What to do: Convert the stretch of material from the start through the line containing "[280, 944, 299, 951] StreetNumber: 7**4" into a two-column CSV with the headers prompt_text and answer_text, one row per pair. Quote every field, turn line breaks into spaces, and leave the pictures out.

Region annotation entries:
■ ■ ■ ■
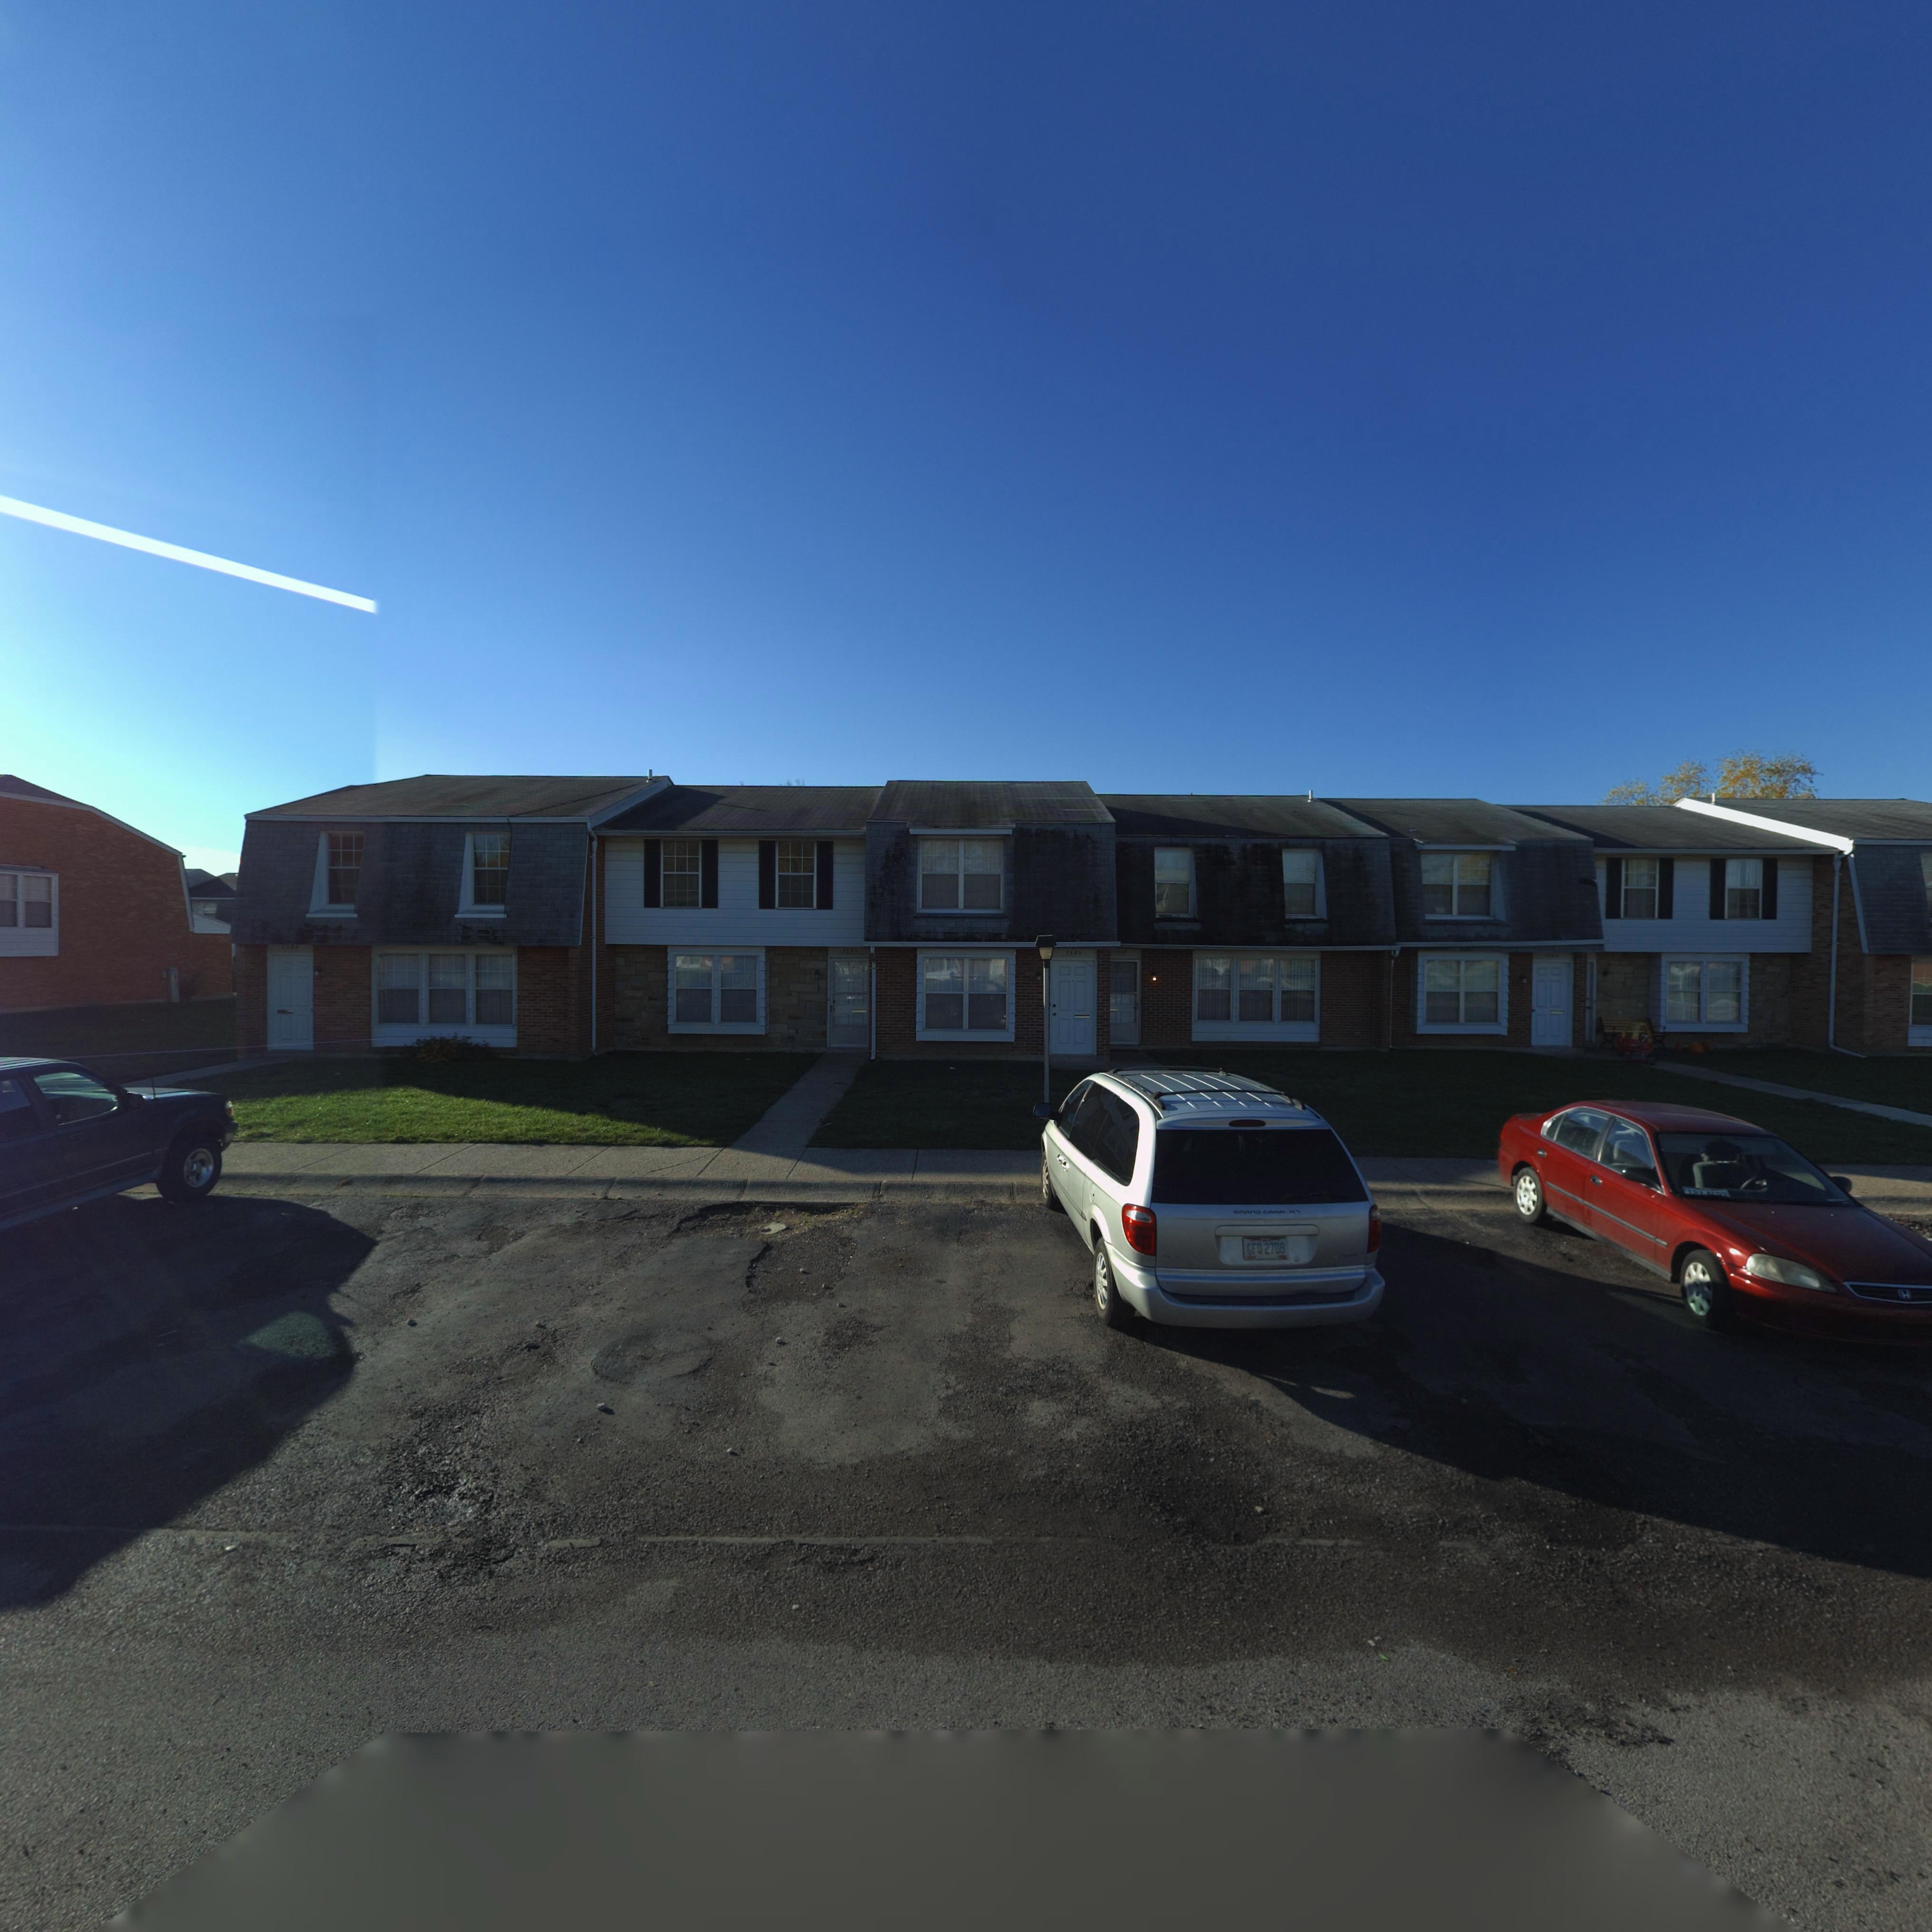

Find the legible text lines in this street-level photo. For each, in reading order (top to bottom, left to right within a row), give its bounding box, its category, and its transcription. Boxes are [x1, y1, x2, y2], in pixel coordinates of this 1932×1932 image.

[280, 944, 299, 951] StreetNumber: 7**4
[842, 948, 859, 954] StreetNumber: 7592
[1065, 950, 1082, 956] StreetNumber: 7590
[1112, 949, 1128, 955] StreetNumber: 7588
[1544, 952, 1560, 958] StreetNumber: 75**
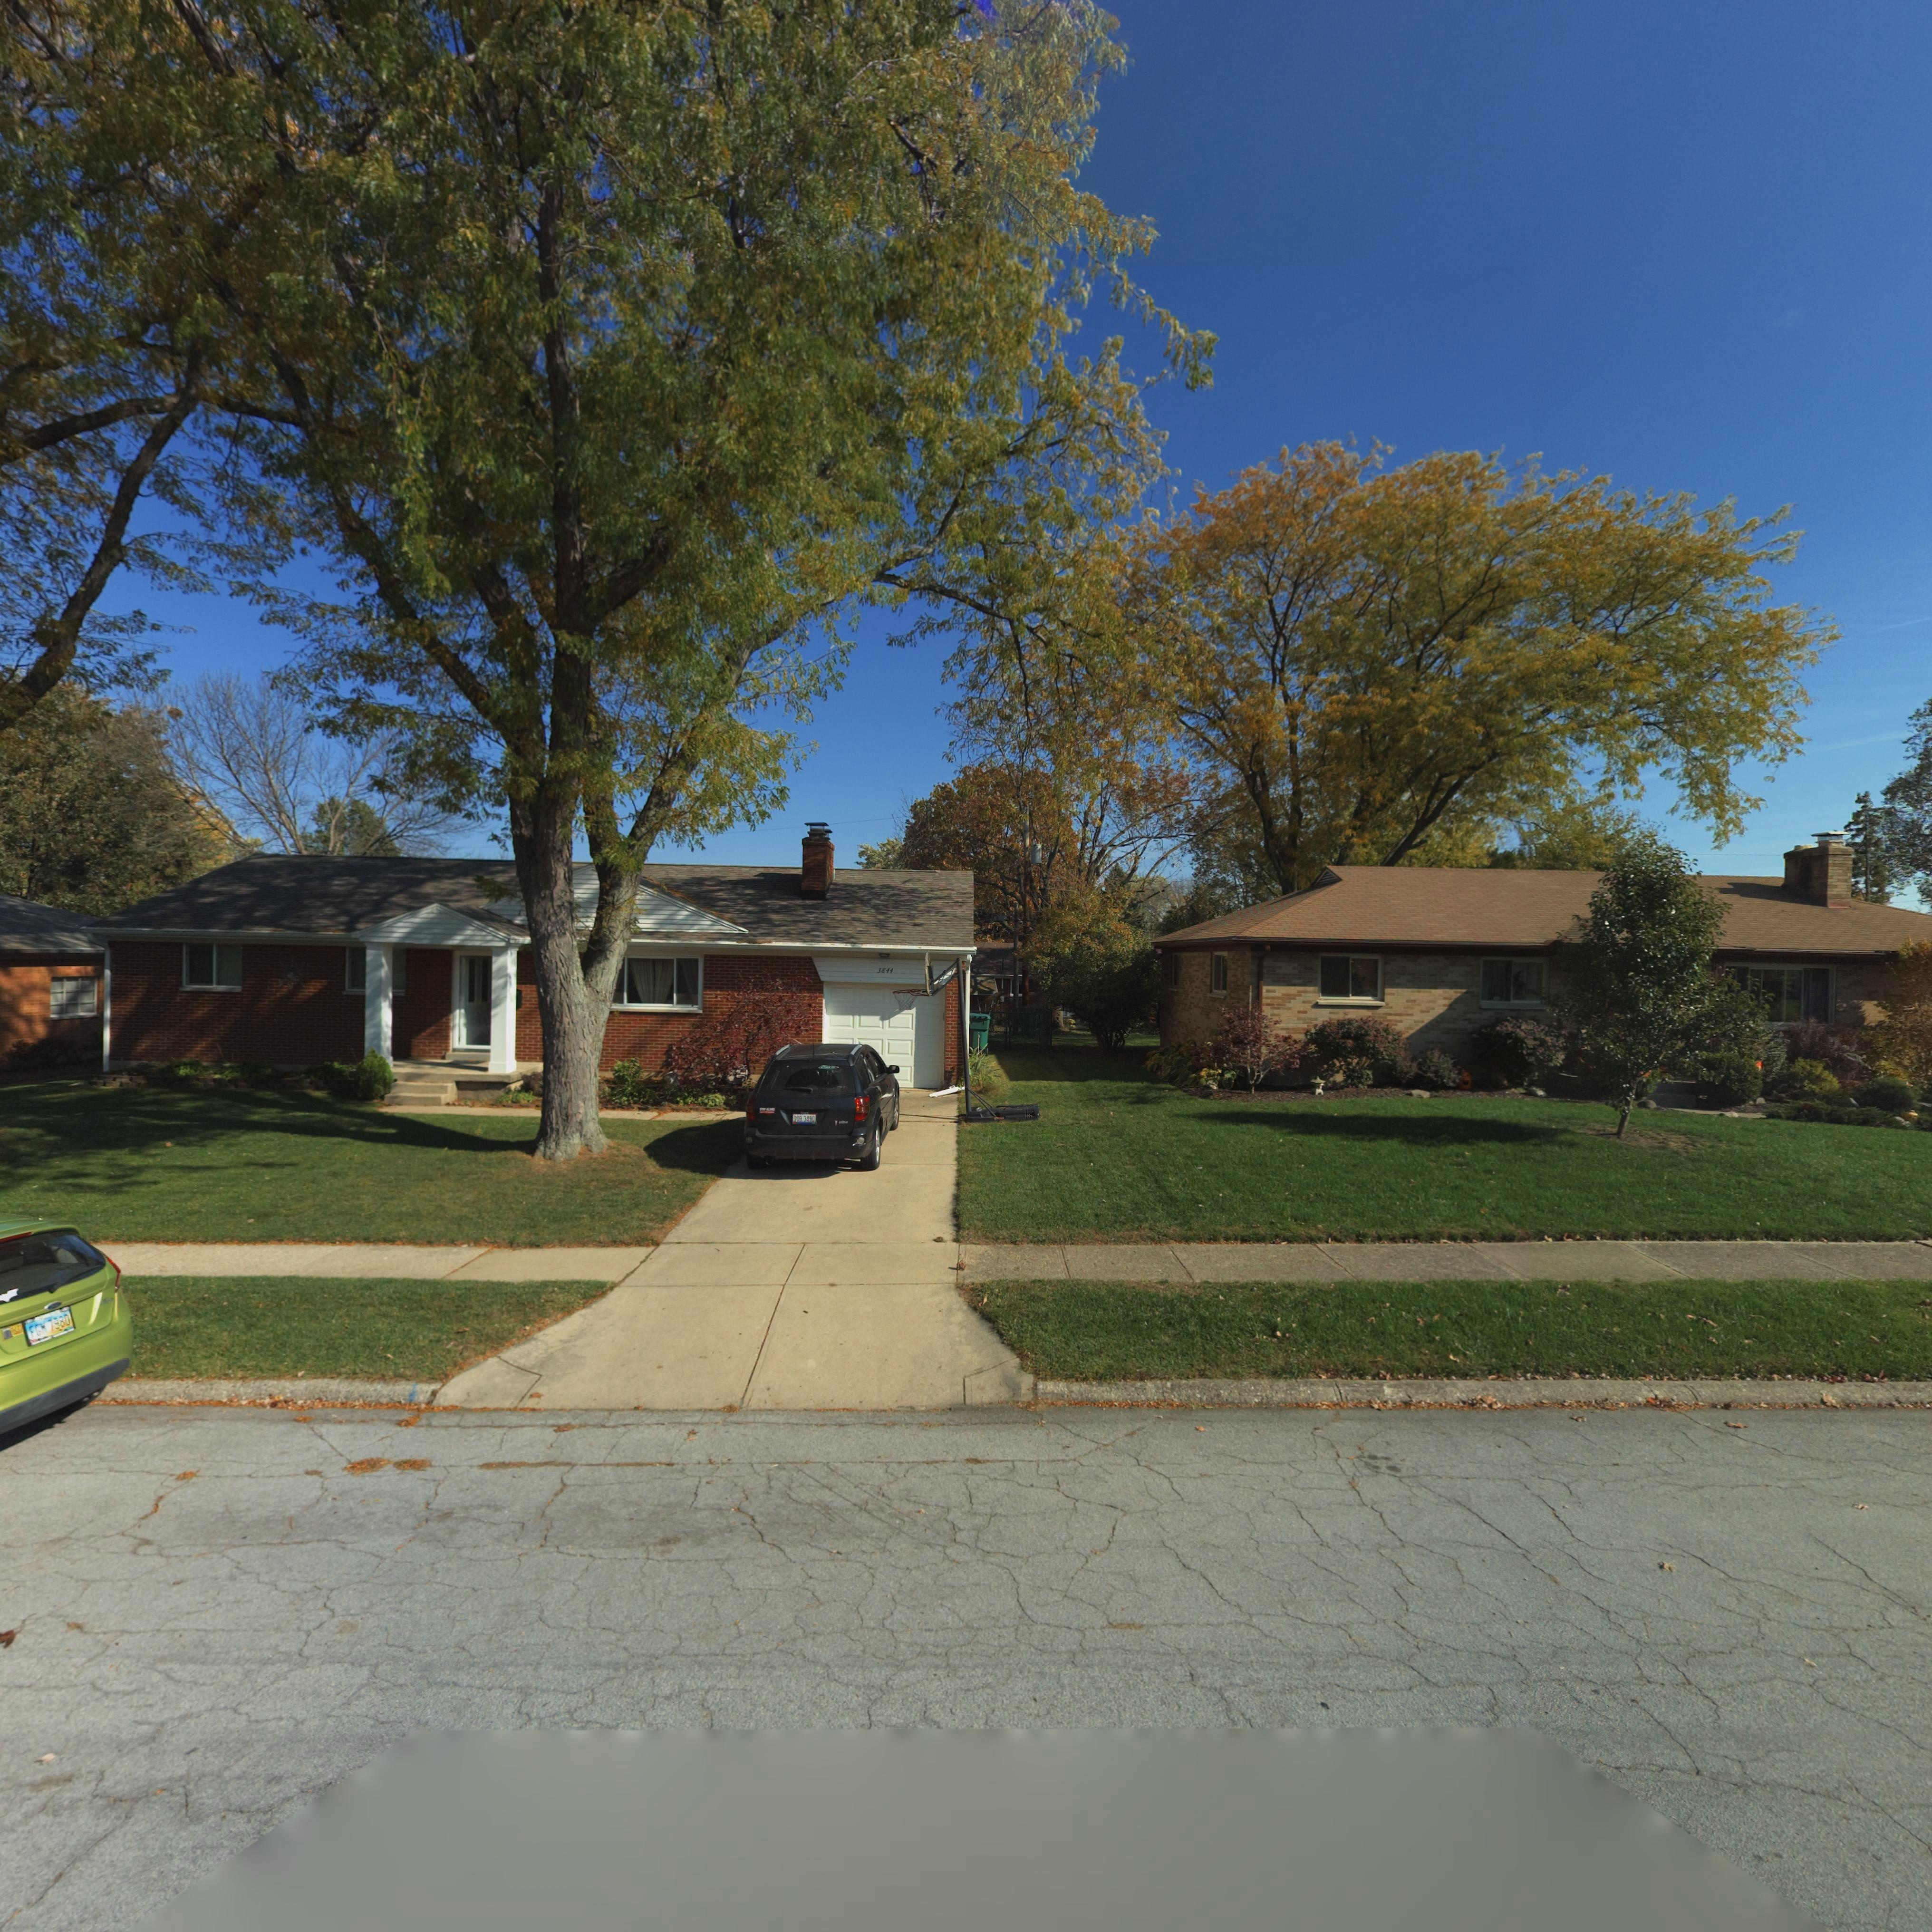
■ ■ ■ ■
Answer in full:
prompt_text,answer_text
"Find the legible text lines in this street-level photo. For each, in reading order (top to bottom, left to right within a row), give its bounding box, its category, and its transcription. Boxes are [x1, y1, x2, y2], in pixel coordinates of this 1932×1932 image.","[280, 944, 299, 951] StreetNumber: 7**4"